EXTRAIT
Dure infortune à Roquebrune
Et voilà, la saison vient de reprendre, nos weekends vont être rythmés par les horaires des matches, les émotions vont revenir, les enthousiasmes, les frustrations, les résultats, on va discuter, décortiquer, crier, manifester de la joie ou de la colère, mais on va vivre. Vivre, oui… Sur la base de ce rythme sportif, j’ai pour ma part quelques exercices à fournir et parmi ceux qui m’occupent le plus, il y a l’écriture de ces petites chroniques du Blog de Zette. Il s’agit d’une activité un peu égoïste puisqu’elle satisfait mes modestes velléités d’écriture, mais cela reste très chronophage. Alors que je m’attelais à la rédaction de l’article sur notre match contre Roquebrune-Cap-Martin, je fus saisi, frappé au cœur, par une annonce aux effets un peu castrateurs.
Une partie de mon adolescence était touchée par une discrète disparition, celle de Marianne Mako. Rien à voir avec les petits moules en latex rouge qui permettaient des moulages en plâtre que ceux qui ont moins de 20 ans ne peuvent pas connaître, non, il s’agit de la chroniqueuse sportive de TéléFoot, disparue à 54 ans, et qui était une pionnière des mouvements comme #metoo qui fleurissent aujourd’hui. Difficile de se rappeler le machisme ambiant qu’elle a dû endurer de la part de ses collègues et il est difficile d’imaginer le chemin parcouru depuis sans se remémorer des actions de ce genre de personnes, au-delà des décisions politiques décisives qui ont accompagné les évolutions de la cause féminine.

DONNÉES ÉTUDIÉES

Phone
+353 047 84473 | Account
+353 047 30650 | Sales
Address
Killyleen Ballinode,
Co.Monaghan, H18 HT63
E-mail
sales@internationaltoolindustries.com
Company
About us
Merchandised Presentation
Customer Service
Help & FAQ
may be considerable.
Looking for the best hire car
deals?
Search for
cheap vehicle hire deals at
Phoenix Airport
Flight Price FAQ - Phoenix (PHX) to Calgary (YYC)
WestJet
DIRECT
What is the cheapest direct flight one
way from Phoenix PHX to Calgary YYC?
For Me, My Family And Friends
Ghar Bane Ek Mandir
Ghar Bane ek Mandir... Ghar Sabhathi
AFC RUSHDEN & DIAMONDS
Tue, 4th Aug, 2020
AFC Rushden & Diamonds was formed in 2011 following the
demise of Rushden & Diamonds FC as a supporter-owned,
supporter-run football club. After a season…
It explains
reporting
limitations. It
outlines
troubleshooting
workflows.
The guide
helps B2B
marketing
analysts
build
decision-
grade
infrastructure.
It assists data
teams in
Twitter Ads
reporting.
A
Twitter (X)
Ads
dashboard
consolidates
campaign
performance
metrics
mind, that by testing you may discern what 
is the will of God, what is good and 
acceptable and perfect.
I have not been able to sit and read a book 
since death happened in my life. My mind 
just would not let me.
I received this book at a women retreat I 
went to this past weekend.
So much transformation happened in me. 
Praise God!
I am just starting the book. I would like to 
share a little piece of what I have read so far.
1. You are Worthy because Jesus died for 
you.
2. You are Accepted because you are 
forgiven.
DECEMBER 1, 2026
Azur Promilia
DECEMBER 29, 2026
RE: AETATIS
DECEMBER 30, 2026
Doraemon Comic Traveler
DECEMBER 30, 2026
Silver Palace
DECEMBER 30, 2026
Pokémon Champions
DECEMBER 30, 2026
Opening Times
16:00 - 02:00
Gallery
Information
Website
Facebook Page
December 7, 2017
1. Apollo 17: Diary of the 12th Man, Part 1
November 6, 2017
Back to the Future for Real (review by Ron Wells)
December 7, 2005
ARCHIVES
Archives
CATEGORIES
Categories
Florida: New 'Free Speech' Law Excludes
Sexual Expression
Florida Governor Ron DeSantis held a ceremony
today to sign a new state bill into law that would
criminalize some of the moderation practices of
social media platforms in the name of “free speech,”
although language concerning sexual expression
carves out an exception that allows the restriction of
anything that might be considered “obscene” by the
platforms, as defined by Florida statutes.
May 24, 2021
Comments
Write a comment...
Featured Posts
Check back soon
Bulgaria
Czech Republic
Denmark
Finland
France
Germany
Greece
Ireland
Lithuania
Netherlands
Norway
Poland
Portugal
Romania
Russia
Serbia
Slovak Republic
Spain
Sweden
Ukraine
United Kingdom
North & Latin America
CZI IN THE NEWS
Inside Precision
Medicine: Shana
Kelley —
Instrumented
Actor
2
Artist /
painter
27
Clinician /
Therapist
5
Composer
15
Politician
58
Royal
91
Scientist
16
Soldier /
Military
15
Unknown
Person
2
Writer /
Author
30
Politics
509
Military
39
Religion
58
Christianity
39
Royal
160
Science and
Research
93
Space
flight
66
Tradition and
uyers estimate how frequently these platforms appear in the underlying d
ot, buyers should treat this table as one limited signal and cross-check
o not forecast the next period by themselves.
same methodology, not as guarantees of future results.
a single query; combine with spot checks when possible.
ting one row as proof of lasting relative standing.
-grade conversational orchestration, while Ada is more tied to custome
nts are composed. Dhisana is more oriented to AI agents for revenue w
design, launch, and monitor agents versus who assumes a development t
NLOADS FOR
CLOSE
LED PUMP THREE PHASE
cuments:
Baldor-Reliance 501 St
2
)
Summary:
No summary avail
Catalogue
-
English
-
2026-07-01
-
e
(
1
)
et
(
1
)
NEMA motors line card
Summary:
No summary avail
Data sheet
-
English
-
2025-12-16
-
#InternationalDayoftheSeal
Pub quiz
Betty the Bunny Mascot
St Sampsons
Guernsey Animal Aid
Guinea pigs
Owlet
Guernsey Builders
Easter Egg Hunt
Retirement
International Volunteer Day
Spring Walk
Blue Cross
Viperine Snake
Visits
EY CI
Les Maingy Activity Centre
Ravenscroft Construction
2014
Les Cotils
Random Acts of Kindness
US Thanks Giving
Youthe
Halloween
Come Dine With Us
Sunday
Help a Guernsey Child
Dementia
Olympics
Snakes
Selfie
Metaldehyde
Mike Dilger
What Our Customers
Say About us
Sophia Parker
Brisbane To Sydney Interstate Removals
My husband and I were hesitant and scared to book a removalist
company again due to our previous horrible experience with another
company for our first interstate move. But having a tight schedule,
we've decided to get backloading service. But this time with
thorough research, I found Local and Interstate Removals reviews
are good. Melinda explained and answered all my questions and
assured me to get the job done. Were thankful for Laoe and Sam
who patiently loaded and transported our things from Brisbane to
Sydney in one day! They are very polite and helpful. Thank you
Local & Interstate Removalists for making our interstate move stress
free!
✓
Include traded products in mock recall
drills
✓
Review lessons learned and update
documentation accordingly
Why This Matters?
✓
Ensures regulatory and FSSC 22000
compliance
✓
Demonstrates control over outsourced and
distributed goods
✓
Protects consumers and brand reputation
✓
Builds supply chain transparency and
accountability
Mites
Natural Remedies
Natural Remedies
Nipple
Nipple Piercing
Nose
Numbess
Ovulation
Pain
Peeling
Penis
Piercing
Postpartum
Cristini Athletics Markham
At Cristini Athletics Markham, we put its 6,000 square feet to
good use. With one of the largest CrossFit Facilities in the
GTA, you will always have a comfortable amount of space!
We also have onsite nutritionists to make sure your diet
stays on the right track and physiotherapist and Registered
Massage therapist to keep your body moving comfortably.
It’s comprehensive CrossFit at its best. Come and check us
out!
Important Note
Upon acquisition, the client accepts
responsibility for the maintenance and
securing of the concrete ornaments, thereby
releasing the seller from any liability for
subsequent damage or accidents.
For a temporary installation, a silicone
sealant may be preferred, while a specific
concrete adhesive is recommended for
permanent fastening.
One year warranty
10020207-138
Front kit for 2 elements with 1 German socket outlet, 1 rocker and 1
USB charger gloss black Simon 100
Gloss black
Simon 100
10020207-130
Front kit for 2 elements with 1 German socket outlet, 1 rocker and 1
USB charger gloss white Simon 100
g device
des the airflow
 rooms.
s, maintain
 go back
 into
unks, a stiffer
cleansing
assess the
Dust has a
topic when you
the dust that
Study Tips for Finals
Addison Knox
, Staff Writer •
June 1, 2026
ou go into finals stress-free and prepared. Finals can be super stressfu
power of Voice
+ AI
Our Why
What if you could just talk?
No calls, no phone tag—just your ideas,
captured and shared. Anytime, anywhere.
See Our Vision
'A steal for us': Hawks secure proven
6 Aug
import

TRAVAIL DEMANDÉ
(a) Indiquez si chacun de ces énoncés s'accorde avec la chronique sur Marianne Mako : (i) Marianne Mako est disparue à 54 ans ; (ii) l'écriture des chroniques du Blog de Zette prend peu de temps ; (iii) Marianne Mako était chroniqueuse sportive de TéléFoot. Répondez par oui ou non pour chacun, en citant les mots décisifs du texte.
(b) Reprenez la chronique sur Marianne Mako à la suite de sa dernière phrase et poursuivez-la.
Les enregistrements ne servent pas pour ce travail.

RÉPONSES PROPOSÉES
(a)
(i) Oui : « disparue à 54 ans ».
(ii) Non : « cela reste très chronophage ».
(iii) Oui : « la chroniqueuse sportive de TéléFoot ».

(b)
Mais mon adolescence, dont on peut se foutre autant que Michel Houellebecq de sa première dent, reçut un autre vilain coup dur avec le départ du grand Charles. Quand vous essayez d’écrire des trucs et que vous tentez d’être intelligent, ou drôle, ou peu importe le chemin que vous empruntez, vous cherchez toujours à trouver les meilleures formules, les bonnes figures rhétoriques, savoir brosser un portrait, définir une ambiance, et quand vous lisez les textes d’Aznavour, vous vous rendez compte trop rapidement que le talent n’est pas à la portée de tous, et ça doit vous inciter à l’humilité. Il y a un côté bloquant à lire ou écouter ces chansons et mon retard de la semaine n’y est évidemment pas étranger.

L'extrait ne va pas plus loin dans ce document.